Through her stories, Cofer struggles with the definition of identity. Initially, she separates each story with 4 different labels that she believes society uses to define a person: Skin, Color, Size, and Looks. Within each section, she compares her life in America to her life in Puerto Rico, displaying how she experienced the privileges of being a white female in Puerto Rico and the hard discrimination of being a colored woman in America. According to the article, Introduction to Body Image: Teen Decisions, “Body image is not just how one looks, but how one feels and acts in response to their perceived appearance. Body image changes over time. As Rice states, ‘Body image is not a static concept. It is developed through interactions with people and the social world, changing across the lifespan in response to changing feedback from the environment’”(2003). This explains why Cofer’s interactions shaped the image she had of herself in a negative aspect. As a child, her identity was formed by the cultural norms that were established growing up in Puerto Rico. However, her image of herself was altered with every interaction in America, which slowly changed her opinion of her color, skin, height, and overall looks. For instance, one interaction she had with a store clerk was especially traumatic as he yelled at her: “Don’t come in here unless you gonna buy something. You PR kids put your dirty hands on stuff. You always look dirty. But maybe dirty brown is your natural color”(Cofer 395). Initially, Cofer had associated her skin color with a positive memory, one of back home. She said, “My skin is the color of the coffee my grandmother made, which was half milk, leche con café rather than café con leche”(Cofer 396). Its moment like these, Cofer argues, that causes people to question their identity, to reevaluate their whole sense of self. Initially, she associated her skin with a warm memory that comforted her, but now she questions her identity- Is her skin like dirt instead? Why does her skin have a negative connotation? Through this, she stresses the impact people’s actions and words can have on others and implicitly tells the audience that societal issue can be solved by simply being nice to each other.

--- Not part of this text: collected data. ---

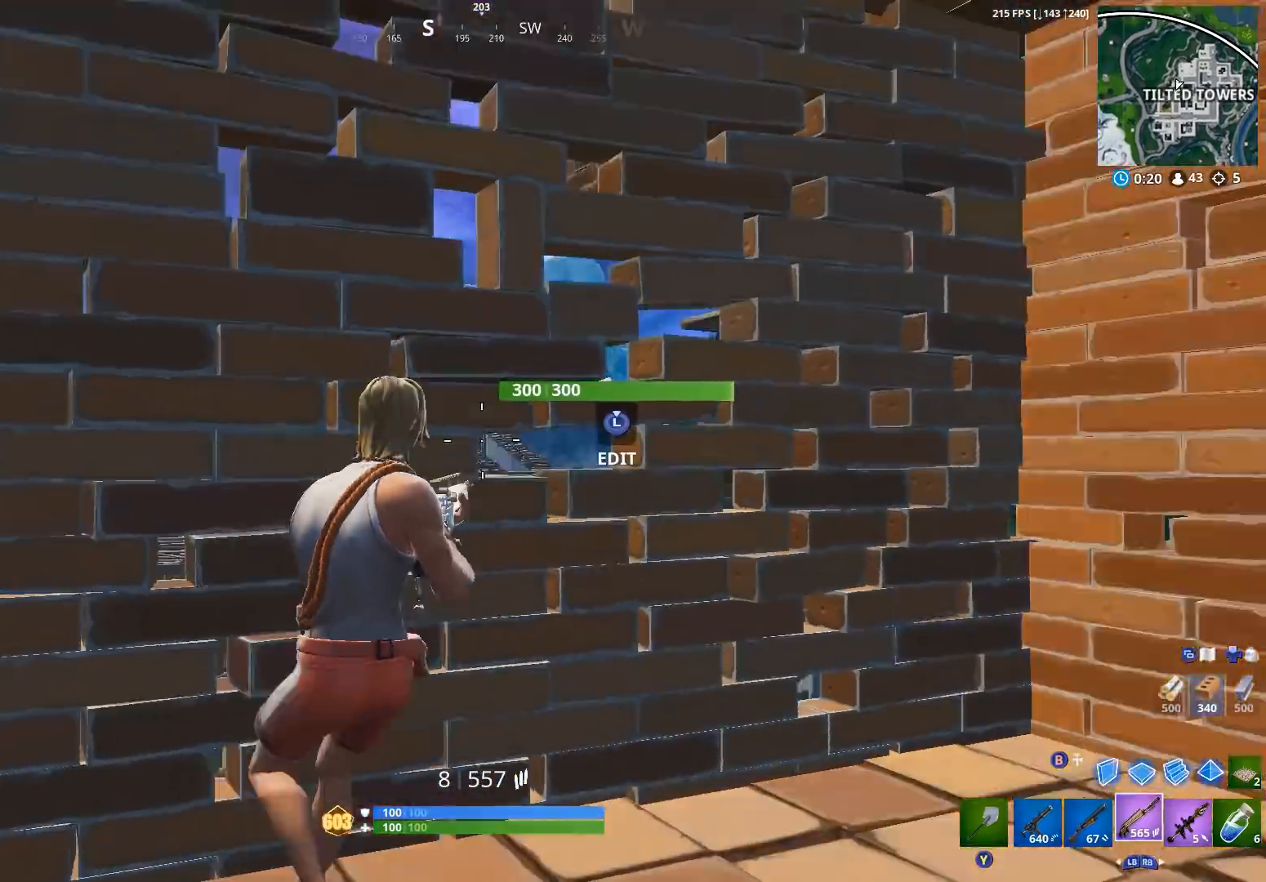
{"buttons": ["L3"], "left_stick": "up-left", "right_stick": "center", "events": [[200, "right_stick", "up-left"], [233, "L3", "down"], [267, "R2", "down"], [333, "L3", "up"], [333, "left_stick", "left"], [367, "B", "down"], [367, "right_stick", "left"], [400, "B", "up"], [433, "R2", "up"], [467, "L3", "down"], [467, "left_stick", "up-left"], [467, "right_stick", "center"]]}
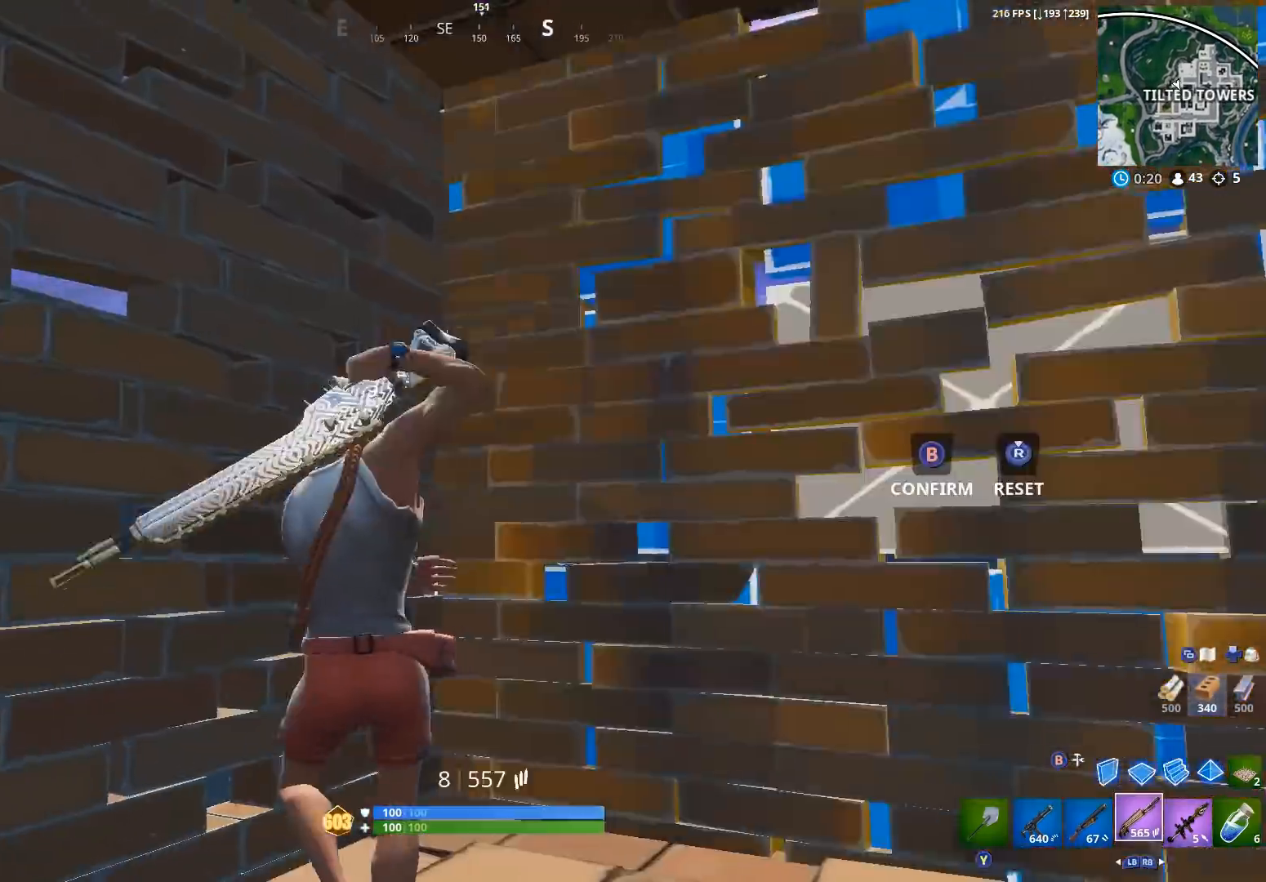
{"buttons": ["R2", "L3"], "left_stick": "up", "right_stick": "down-right", "events": [[33, "R3", "down"], [33, "right_stick", "right"], [67, "L3", "up"], [100, "B", "down"], [100, "R3", "up"], [133, "B", "up"], [133, "left_stick", "right"], [167, "right_stick", "down-right"], [333, "left_stick", "up-right"], [333, "right_stick", "center"], [400, "L3", "down"], [433, "left_stick", "up"], [467, "R2", "down"], [467, "right_stick", "down-right"]]}
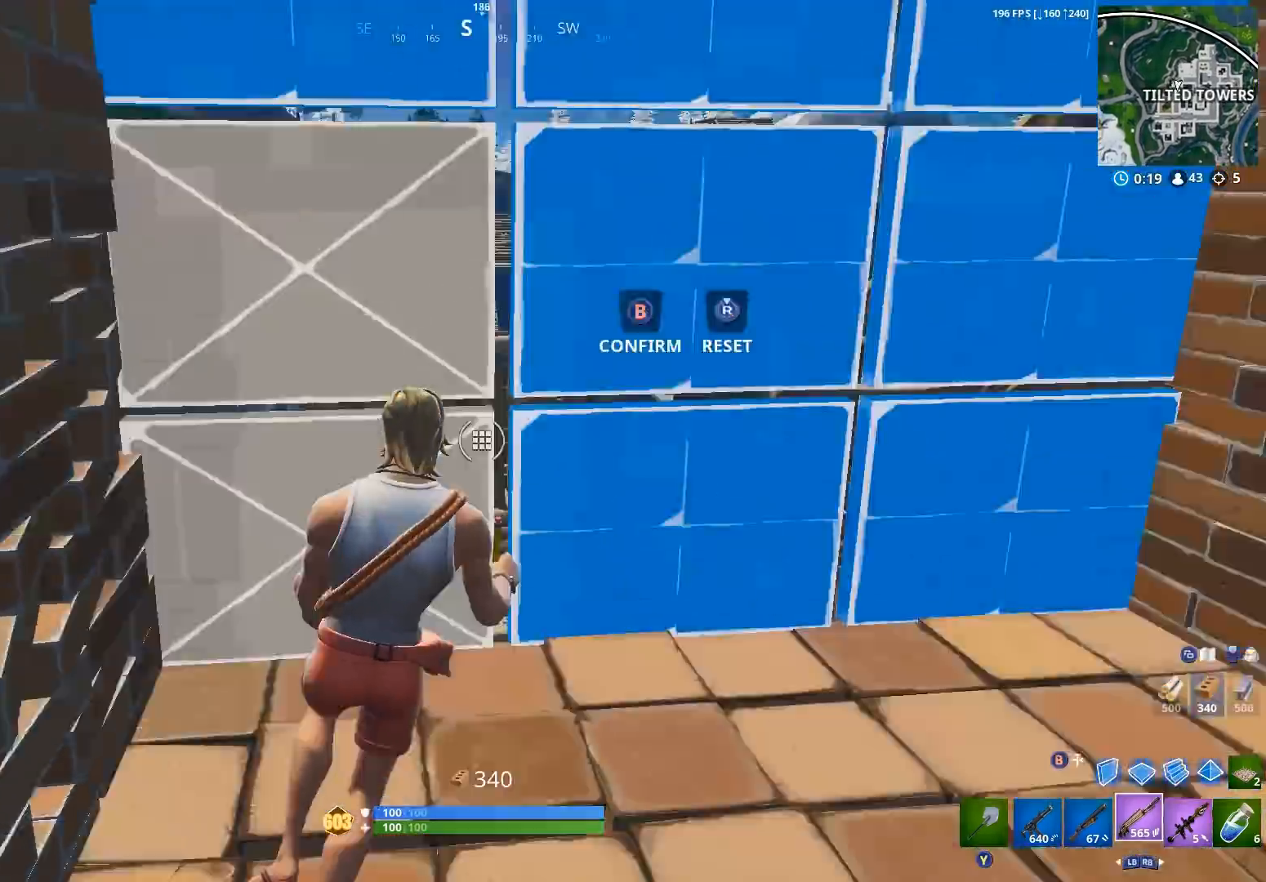
{"buttons": ["L2"], "left_stick": "up", "right_stick": "up", "events": [[33, "L3", "up"], [67, "B", "down"], [100, "right_stick", "up-left"], [133, "B", "up"], [133, "R2", "up"], [233, "B", "down"], [300, "B", "up"], [300, "right_stick", "down-left"], [400, "R1", "down"], [433, "right_stick", "up"], [467, "L2", "down"], [500, "R1", "up"]]}
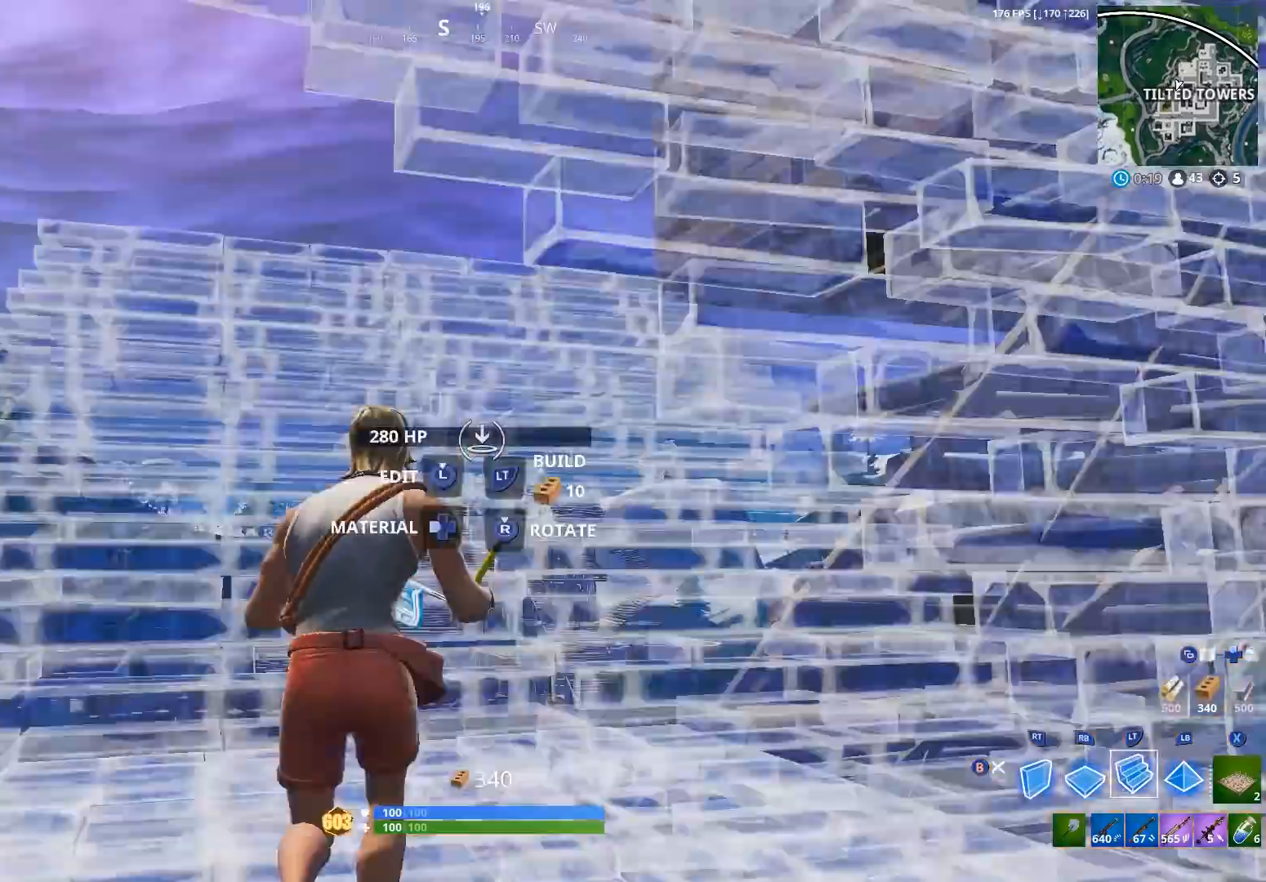
{"buttons": ["L2"], "left_stick": "up-left", "right_stick": "center", "events": [[133, "left_stick", "up-left"], [133, "right_stick", "center"], [200, "right_stick", "down"], [400, "right_stick", "center"]]}
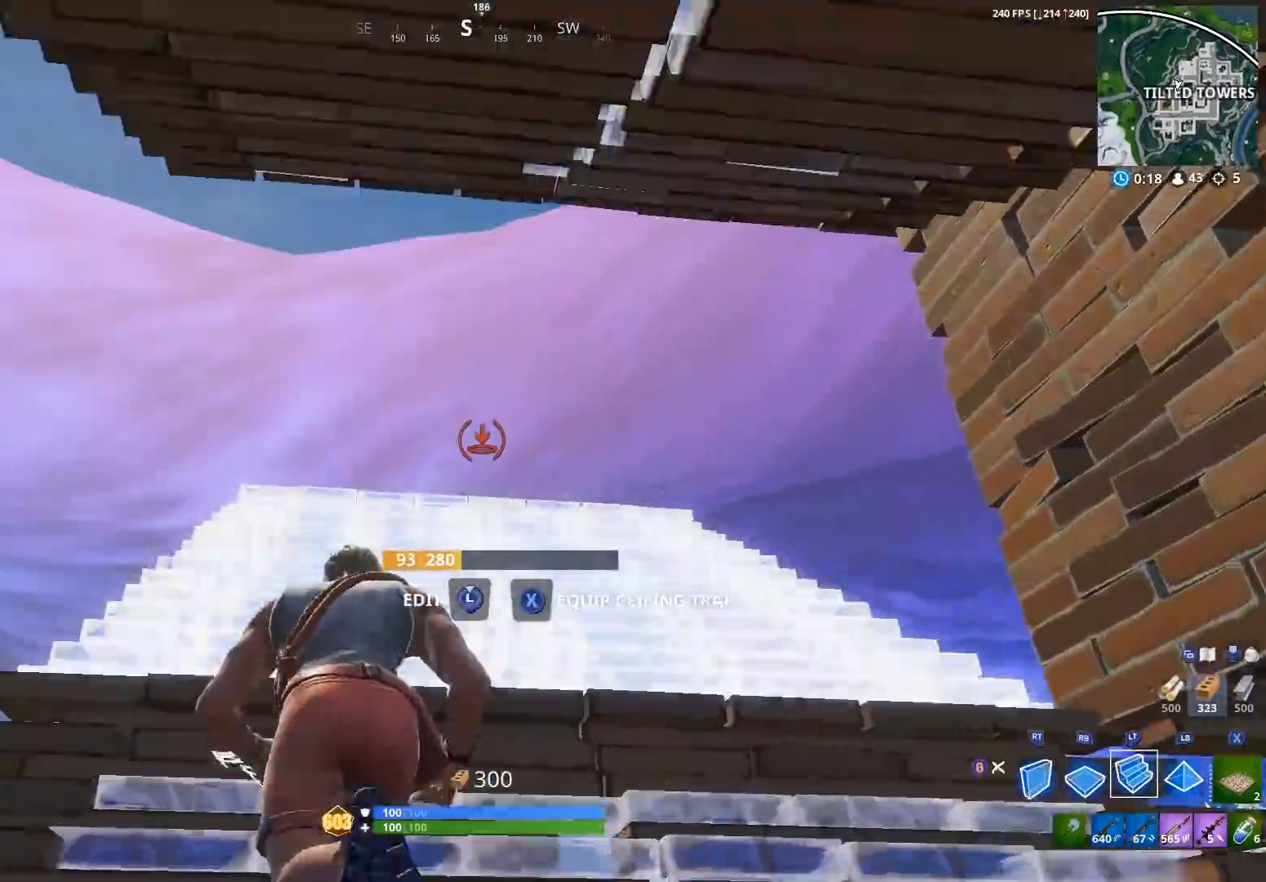
{"buttons": [], "left_stick": "up-left", "right_stick": "center", "events": [[33, "L2", "up"], [100, "right_stick", "right"], [167, "left_stick", "left"], [200, "A", "down"], [300, "A", "up"], [300, "L1", "down"], [300, "right_stick", "center"], [367, "right_stick", "down-left"], [400, "L1", "up"], [500, "left_stick", "up-left"], [500, "right_stick", "center"]]}
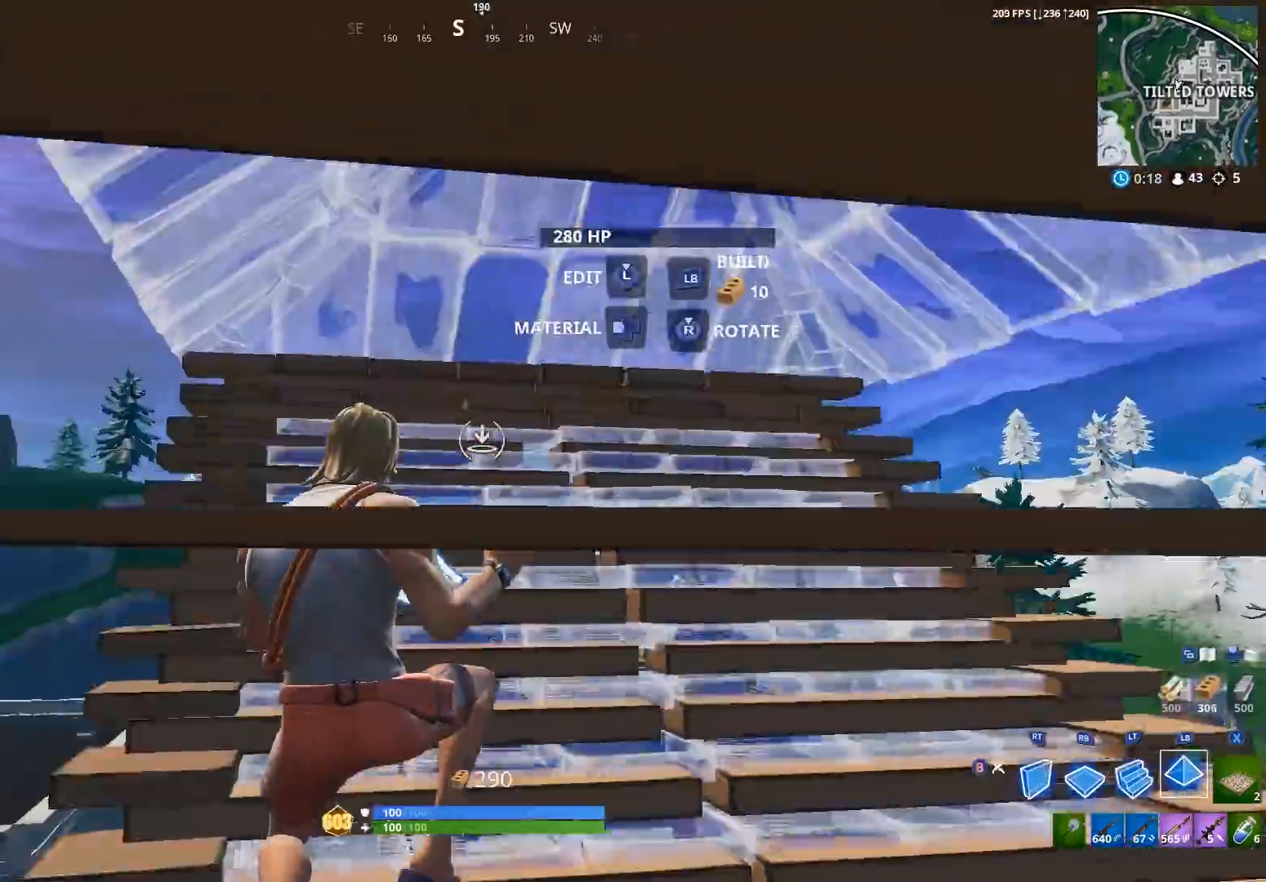
{"buttons": ["L1", "R2"], "left_stick": "left", "right_stick": "down-left", "events": [[100, "right_stick", "right"], [233, "left_stick", "left"], [233, "right_stick", "up-right"], [300, "A", "down"], [300, "R2", "down"], [333, "left_stick", "down-left"], [433, "A", "up"], [467, "L1", "down"], [467, "left_stick", "left"], [500, "right_stick", "down-left"]]}
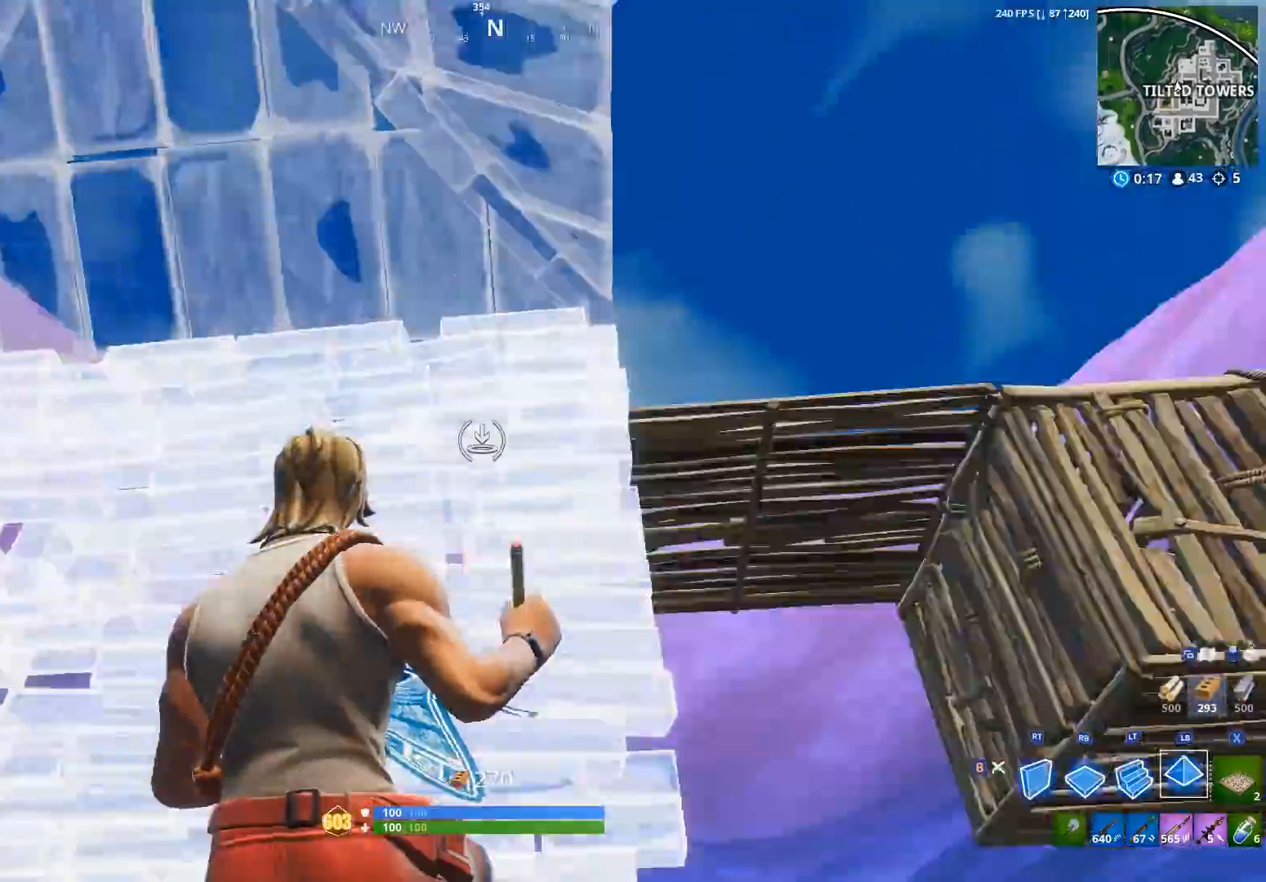
{"buttons": ["L2"], "left_stick": "up-left", "right_stick": "up-left", "events": [[33, "L1", "up"], [67, "R2", "up"], [100, "left_stick", "up-left"], [233, "R1", "down"], [233, "left_stick", "up"], [267, "right_stick", "center"], [333, "right_stick", "up"], [400, "L2", "down"], [400, "R1", "up"], [400, "right_stick", "up-left"], [433, "left_stick", "up-left"]]}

In essence, Judith Cofer uses her own personal history to tackle a particularly complex idea: the absurdity of society. Through her traumatic anecdotes, she discusses the theme of corruption of innocence through sharing how she had to quickly mature due to prejudice in America. She also talks about the ambiguity of race as a social construct due to its relative nature and additionally addresses the topic of identity and how she heavily struggled with finding her own. Altogether, these points underline how ludicrous society’s problems are as all of them have a very simple solution (simply being nice) but still remain huge issues due to people’s unwillingness to change. By using personal anecdotes, she uses an appeal to pathos in order to get the audience to emotionally connect with her story and understand her view of society. She does this through her victimized tone, as seen when she says statements such as, “How was I supposed to know that she and the others who called me ‘pretty’ were representatives of an aesthetic that would not apply when I went out into the mainstream world of school?”(Cofer 398) This victim-esque tone causes the audience to empathize more with Cofer and ultimately become more likely to understand and side with her argument. Despite her negative outlook on America and the extent of the impact racial America had on her, she shares that those labels society threw on her don’t define her. She pushes that who you are as an individual is what matters most, not your skin, color, size, or looks.